The rampant fraud that brought the financial system of the country to the brink of insolvency in 2008 demonstrated that the economic principles the country had been organized around were flat-earth-level bullshit. The idea that markets are self-organizing to prevent fraud, so regulation of novel financial instruments was unnecessary, was completely false. The idea that the profit motive leads to virtue and benefit for all via a perverse interpretation of Smith’s invisible hand metaphor is now permanently indefensible. The concepts of a “free market” that 2008 exposed; too big to fail multinationals aren’t in need of emergency antitrust action; corporations have more rights and fewer responsibilities than citizens; legislators can be compromised to cede their power to the wealthy; these concepts proved that neoliberalism has always been a shallow intellectual veneer for an ideology more aptly called “Rich People Bitching”.

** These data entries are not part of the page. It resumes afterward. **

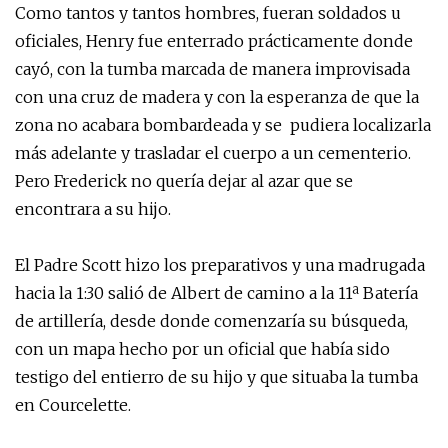
Como tantos y tantos hombres, fueran soldados u
oficiales, Henry fue enterrado prácticamente donde
cayó, con la tumba marcada de manera improvisada
con una cruz de madera y con la esperanza de que la
zona no acabara bombardeada y se pudiera localizarla
más adelante y trasladar el cuerpo a un cementerio.
Pero Frederick no quería dejar al azar que se
encontrara a su hijo.
El Padre Scott hizo los preparativos y una madrugada
hacia la 1:30 salió de Albert de camino a la 11ª Batería
de artillería, desde donde comenzaría su búsqueda,
con un mapa hecho por un oficial que había sido
testigo del entierro de su hijo y que situaba la tumba
en Courcelette.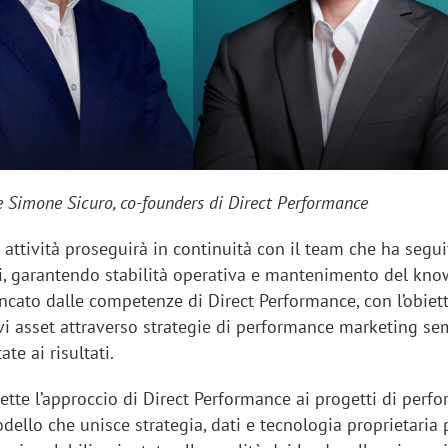
 Simone Sicuro, co-founders di Direct Performance
 attività proseguirà in continuità con il team che ha segui
ti, garantendo stabilità operativa e mantenimento del kn
ncato dalle competenze di Direct Performance, con l’obiett
ovi asset attraverso strategie di performance marketing se
iora di Deloitte Digital:
Ricerche di mercato. Neri,
ate ai risultati.
ità resta centrale, l’AI deve
Doxa: «Non basta più desc
flette l’approccio di Direct Performance ai progetti di perf
e il talento»
fenomeni: bisogna compre
odello che unisce
strategia, dati e tecnologia proprietaria 
tradurli in azioni»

The majority of people don’t believe in it anymore. A politician who tells people that universal health care is not possible or that wages are the cause of inflation simply won’t be taken seriously. Someone who promises chaos with lunatic ravings about space lasers is more likely to get support than someone promising more of the same wealth and justice inequality. This has all happened already.

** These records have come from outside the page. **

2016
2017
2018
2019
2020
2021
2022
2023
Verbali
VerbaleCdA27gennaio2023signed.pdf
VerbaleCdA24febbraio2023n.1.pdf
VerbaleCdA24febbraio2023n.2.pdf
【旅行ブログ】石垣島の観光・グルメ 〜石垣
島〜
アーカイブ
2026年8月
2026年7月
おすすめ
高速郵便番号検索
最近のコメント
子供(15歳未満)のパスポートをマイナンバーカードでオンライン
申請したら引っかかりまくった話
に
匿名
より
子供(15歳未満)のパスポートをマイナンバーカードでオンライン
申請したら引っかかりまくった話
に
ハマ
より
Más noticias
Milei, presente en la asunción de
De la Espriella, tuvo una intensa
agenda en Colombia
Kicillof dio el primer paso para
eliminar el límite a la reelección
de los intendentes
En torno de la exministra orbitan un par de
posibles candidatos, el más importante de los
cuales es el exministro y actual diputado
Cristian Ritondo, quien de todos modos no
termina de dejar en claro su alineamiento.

Peter Drucker’s first book, the End of Economic Man, details the rise of fascist totalitarianism in Germany and Italy. Drucker offers a more insightful understanding than most because his analysis isn’t superficial or materialist. Because of his focus on the inner mindset, he observed the Nazi rise to power as a result of the failures of the economic systems of the time to foster freedom and equality; the steadfast refusal of the established powers to change. He describes the hopelessness people felt, the lack of belief in any recovery, and subsequent longing for chaos to upend the system. Chaos was what Donald Trump was selling, and what many of his voters were buying.
Since 2008 there have been increasing numbers of voters who want fundamental radical change to the system. Anyone telling voters that they can’t have universal health care because of the money that these industries are pumping into their party coffers doesn’t deserve power at all. Anyone telling Wall Street that nothing will fundamentally change will see themselves proven a liar as they unwittingly enable fascism and totalitarianism.
Drucker wrote, “Only too often they refuse to admit unassailable evidence and cling instead to wishful thinking in a way pathetically reminiscent of the self-deception in which all the ancien regimes have indulged in order to conceal that they had actually died. And this self-deception of the advocates of the old order has always helped the new revolutionary forces more than their own victories”.
The old order is the political parties. In their institutionalization, they have been directly impeding their purported cause, by their own admission. Compromises to the integrity of the system in order to retain power, for financial reasons, or as personal favors, have aggregated to an outcome wherein the parties themselves are directly harmful to the well-being of the country.
Currently, there is a lot of fear over the Supreme Court agreeing to hear the Moore v. Harper case out of North Carolina. The case will decide on the independent state legislator doctrine; whether state governments can have final authority over voters and state courts in gerrymandering cases and other election oversight. Three Sitting Justices worked on the Bush V. Gore case. The Court’s conservative majority has so far ruled with very specious logic to justify a swath of decisions that overturn long-established precedent, endanger the country, and are guaranteed to impoverish the country.